To do
Find each line in the data that contains the string "greater" and copy those lines.

Dataset records

______________________________

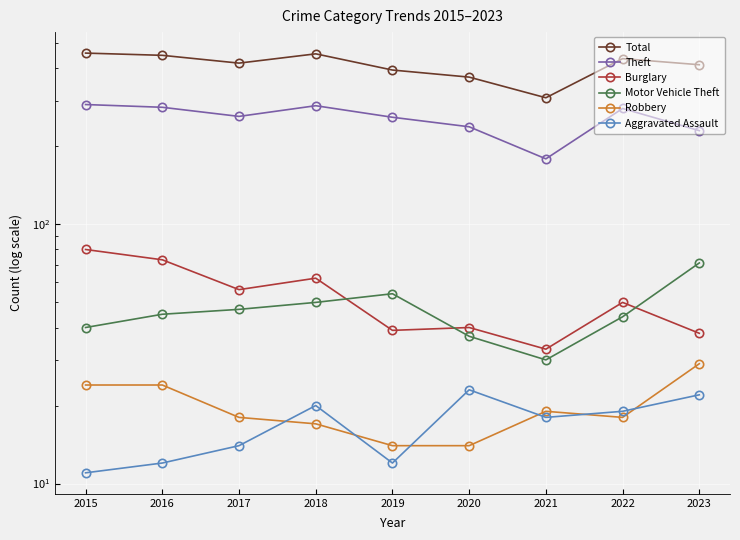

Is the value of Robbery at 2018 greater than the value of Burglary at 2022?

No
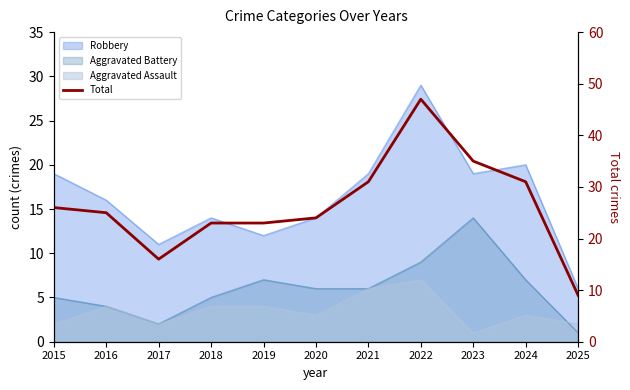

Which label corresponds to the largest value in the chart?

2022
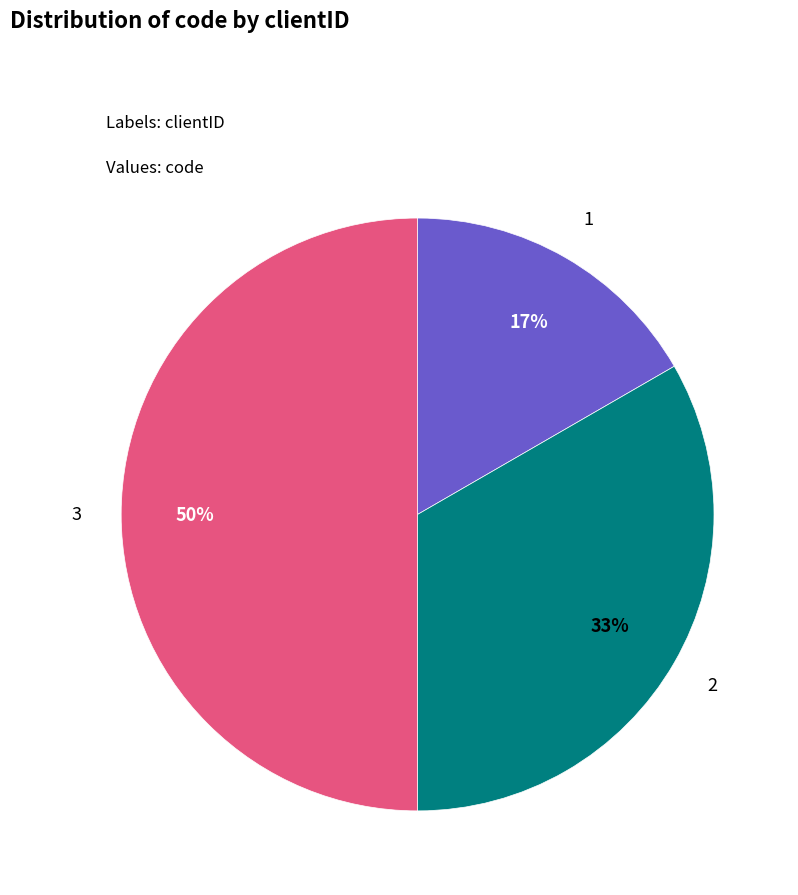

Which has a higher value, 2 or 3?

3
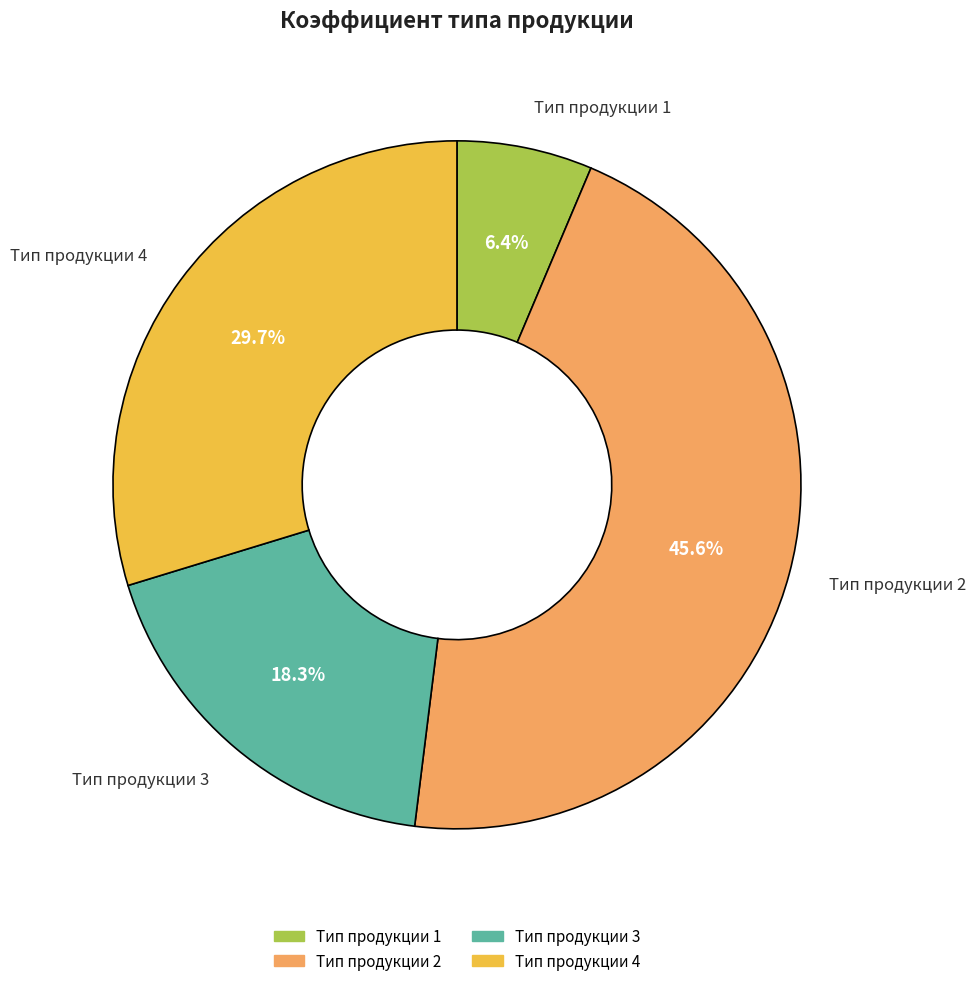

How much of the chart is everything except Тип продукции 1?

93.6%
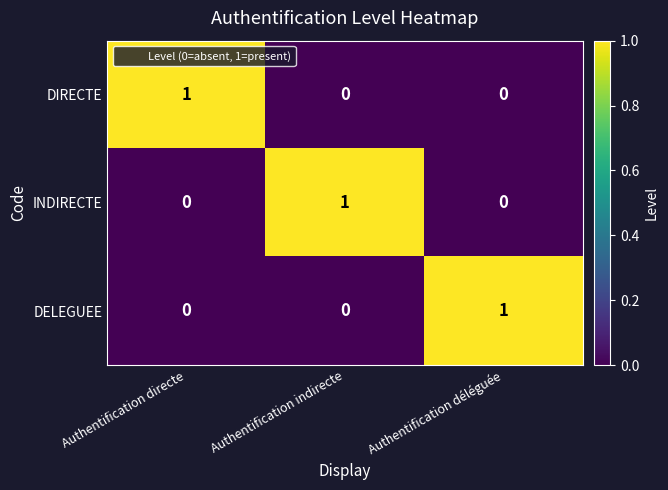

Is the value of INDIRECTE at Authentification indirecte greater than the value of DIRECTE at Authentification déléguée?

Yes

______________________________

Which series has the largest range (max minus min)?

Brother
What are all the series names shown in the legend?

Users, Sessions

______________________________

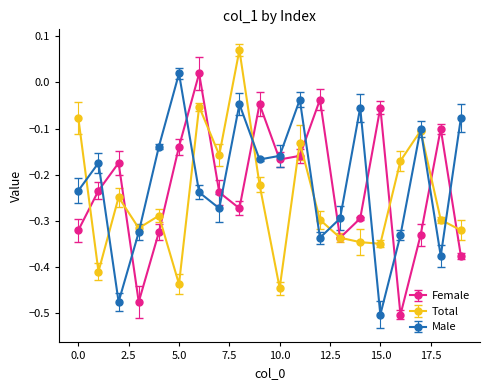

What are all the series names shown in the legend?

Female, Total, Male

______________________________

Task result
Is the value of Robbery at 2018 greater than the value of Burglary at 2022?
Is the value of INDIRECTE at Authentification indirecte greater than the value of DIRECTE at Authentification déléguée?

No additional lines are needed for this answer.